= Mohammed Zouaydi =

Mohammed Galeb Kalaje Zouaydi (محمد غالب كلاج زوايدي) is a Syrian businessman based in Spain, accused of having ties with Al-Qaeda. He is the brother-in-law of senior Al-Qaeda operative Abu Khalid al-Suri. He became a Spanish accountant while living between Spain and Saudi Arabia. In Saudi Arabia he was known as the accountant for the Al-Faisal branch of the Saudi royal family, which included Turki al-Faisal, director of the Saudi intelligence agency (1979-2001).

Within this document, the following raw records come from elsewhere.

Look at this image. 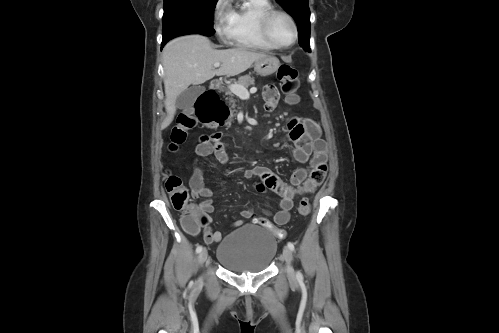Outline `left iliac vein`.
<instances>
[{
	"label": "left iliac vein",
	"instance_id": "obj_1",
	"mask_svg": "<svg viewBox=\"0 0 499 333\" xmlns=\"http://www.w3.org/2000/svg\"><path fill=\"white\" fill-rule=\"evenodd\" d=\"M283 259L286 262V270L287 274L290 280L295 279V272L294 269L292 268L291 262H292V252L288 247L283 248Z\"/></svg>",
	"mask_w": 499,
	"mask_h": 333
}]
</instances>
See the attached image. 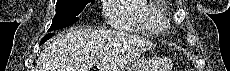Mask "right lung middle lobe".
I'll use <instances>...</instances> for the list:
<instances>
[{
  "mask_svg": "<svg viewBox=\"0 0 230 71\" xmlns=\"http://www.w3.org/2000/svg\"><path fill=\"white\" fill-rule=\"evenodd\" d=\"M95 0H57L56 15L53 18L50 30H57L75 23L86 4Z\"/></svg>",
  "mask_w": 230,
  "mask_h": 71,
  "instance_id": "1",
  "label": "right lung middle lobe"
}]
</instances>
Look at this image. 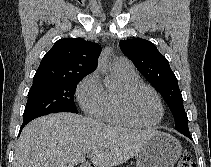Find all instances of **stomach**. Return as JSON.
Here are the masks:
<instances>
[{"mask_svg": "<svg viewBox=\"0 0 211 167\" xmlns=\"http://www.w3.org/2000/svg\"><path fill=\"white\" fill-rule=\"evenodd\" d=\"M182 153V146L168 133L155 131L136 155V167H173Z\"/></svg>", "mask_w": 211, "mask_h": 167, "instance_id": "0dacf381", "label": "stomach"}]
</instances>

In Spain, he is accused of transferring funds totaling nearly a million dollars from several corporations he was involved with that accepted donations, to Al-Qaeda members, including Mamoun Darkazanli and Nabil Sayadi. He was arrested by Spanish authorities on April 23, 2002.

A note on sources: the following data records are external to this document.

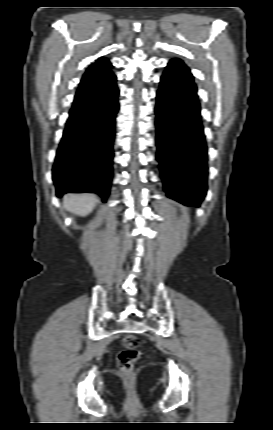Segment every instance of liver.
Segmentation results:
<instances>
[{"label":"liver","instance_id":"6515ba94","mask_svg":"<svg viewBox=\"0 0 273 430\" xmlns=\"http://www.w3.org/2000/svg\"><path fill=\"white\" fill-rule=\"evenodd\" d=\"M96 200L91 194H67L63 197V204L66 210L86 216L93 210Z\"/></svg>","mask_w":273,"mask_h":430}]
</instances>
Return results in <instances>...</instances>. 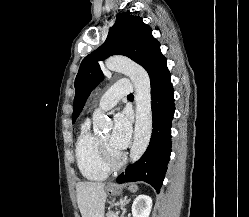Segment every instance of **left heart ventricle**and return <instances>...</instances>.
Here are the masks:
<instances>
[{
	"label": "left heart ventricle",
	"mask_w": 249,
	"mask_h": 217,
	"mask_svg": "<svg viewBox=\"0 0 249 217\" xmlns=\"http://www.w3.org/2000/svg\"><path fill=\"white\" fill-rule=\"evenodd\" d=\"M101 140H102L104 143L108 144L109 136H108V135H105V136H103V137L101 138ZM112 150H114V149H112ZM114 151H115V150H114Z\"/></svg>",
	"instance_id": "b2bd125f"
}]
</instances>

He was described as "Al Qaeda's financier" by The Wall Street Journal.

Mohammed Galeb Kalaje Zouaydi's brother-in-law, Abu-Khalid al-Suri, was Al-Qaeda's representative in Syria and received funding from the Qatar-based terrorist Abd Al-Rahman al-Nuaimi, cofounder of Alkarama.

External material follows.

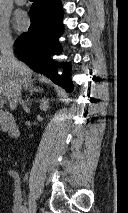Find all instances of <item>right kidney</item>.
Wrapping results in <instances>:
<instances>
[{"instance_id": "right-kidney-1", "label": "right kidney", "mask_w": 128, "mask_h": 213, "mask_svg": "<svg viewBox=\"0 0 128 213\" xmlns=\"http://www.w3.org/2000/svg\"><path fill=\"white\" fill-rule=\"evenodd\" d=\"M49 108V101L48 99H42L41 103H40V109L43 111H47V109Z\"/></svg>"}]
</instances>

== 2019 arrest for terrorism financing ==
On 19 June 2019, Mohammed Galeb Kalaje Zouaydi was arrested by Spanish police as part of "Operation Wamor", which involved 350 police officers across Spain and Europol anti-terrorism agents. Those arrested were described by Europol as "part of a huge international clandestine structure, with the aim of attacking the Western economic system as a form of terrorism".

He was arrested alongside several members of the Kutayni family, who created a web of companies to fund Al-Qaeda operations in Syria. According to the Spanish newspaper ABC, he acted as the "financial director" of the terrorist network, which was the largest ever uncovered in Spain.

== Links with the Muslim Brotherhood ==
Fares Kutayni, who was arrested with Mohammed Galeb Kalaje Zouaydi, is a representative of the Union of Islamic Communities of Spain, which is related to the Muslim Brotherhood. According to Spanish media, the Kutayni clan is also related to Riay Tatary Bakry, President of the Islamic Commission of Spain, who is "considered to be ideologically linked to the Muslim Brotherhood".